"The how-to books, Stadlen suggests, reduce mothering to a series of tasks rather than a developing relationship." So here's another book to help describe the mommy experience rather than prescribe the rules of the practical tasks in physically tending to baby.
I wish there'd been more of these books when I first embarked on motherhood. I'm sure a few existed at that time, but nobody knew about them; I certainly didn't have a clue, not only about how to take care of baby — I couldn't begin to consider what kind of information, resources, support, outlets I might need to help me become the person this new relationship was transforming me into.
Frankly, I'm amazed that I managed to figure it out all by myself (how to be a mother), with the love and support of many of course. Needless to say, I'm still learning, but it's easier now — I'm braced for it.
Stadlen is absolutely right to argue that mothers often feel lonely, invisible and unimportant, as evidenced by the number who say, "I get nothing done all day," when in fact they have been interacting all-consumingly with a newborn. Practical tasks we can describe, but not the act of a woman who has just started something — lunch, tidying up, a shower ––when her baby wakes up and calls for her. Becoming instantly interruptible, she must put aside the threads of her personal existence and attend to it.
Instantly interruptible.
Regarding writer-mothers, women who are too self-centred to mother properly:
she comes in with a much tenderer explanation — that they find the degree of closeness with their babies unbearable because they don't feel sufficiently separate from them. They suffer from what Mel Brooks in The Producers calls "the urge to merge", and Stadlen is superb on how such mothers can feel accused by their babies' crying because they don't have a steady sense of themselves.

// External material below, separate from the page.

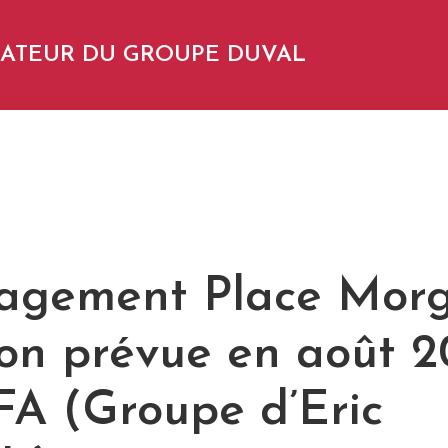
NDATEUR DU GROUPE DUVAL
gement Place Morg
son prévue en août 2
FA (Groupe d’Eric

I should take better care to list these books as I find them. It may be too late for me, but I should have them on hand for when I find other women in need of them.
3 comments:
I think one needs a degree of self-centredness, a space (even if it's only inside your head) where the munchkin doesn't get to go. Because everything else -- your body, your attention, your time, your heart -- is on call, always. Like being a doctor, but without the pay or the pager.
I'm starting up keeping track of how much time I spend writing. Because when you're repeatedly interrupted after only 15 minutes at it, you really do feel like you haven't done anything at all. It's nice to look at your diary at the end of the day and say "hey, it adds up to an hour and a half!"
--R
I wish I had something like that to validate my feelings when my kids were younger. They are still young, but I have some time to myself every day now.

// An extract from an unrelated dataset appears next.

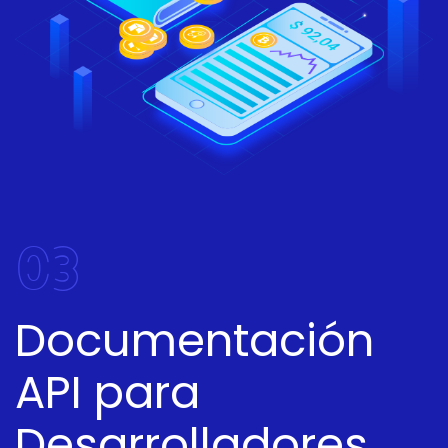
03
Documentación
API para
Desarrolladores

Thanks for the recommendation!
Whether you're a writer-mother, SAHM, WAHM — it's all true. You NEED that space. That's the thing that gives you the "steady sense of self."
I still (sometimes) feel accused when she cries. I guess the sense of self wavers.
I've been "working" all day (and blogging — but that's my space), but I'll be able to bill for only 5 or 6 hours today. Even though Helena's at daycare, I'm still constantly interrupted — partly because I'm poorly organized and naturally tend to procrastinate, but also because I'm still tending to her environment, laundry, meals, etc. Some days she's even a good excuse.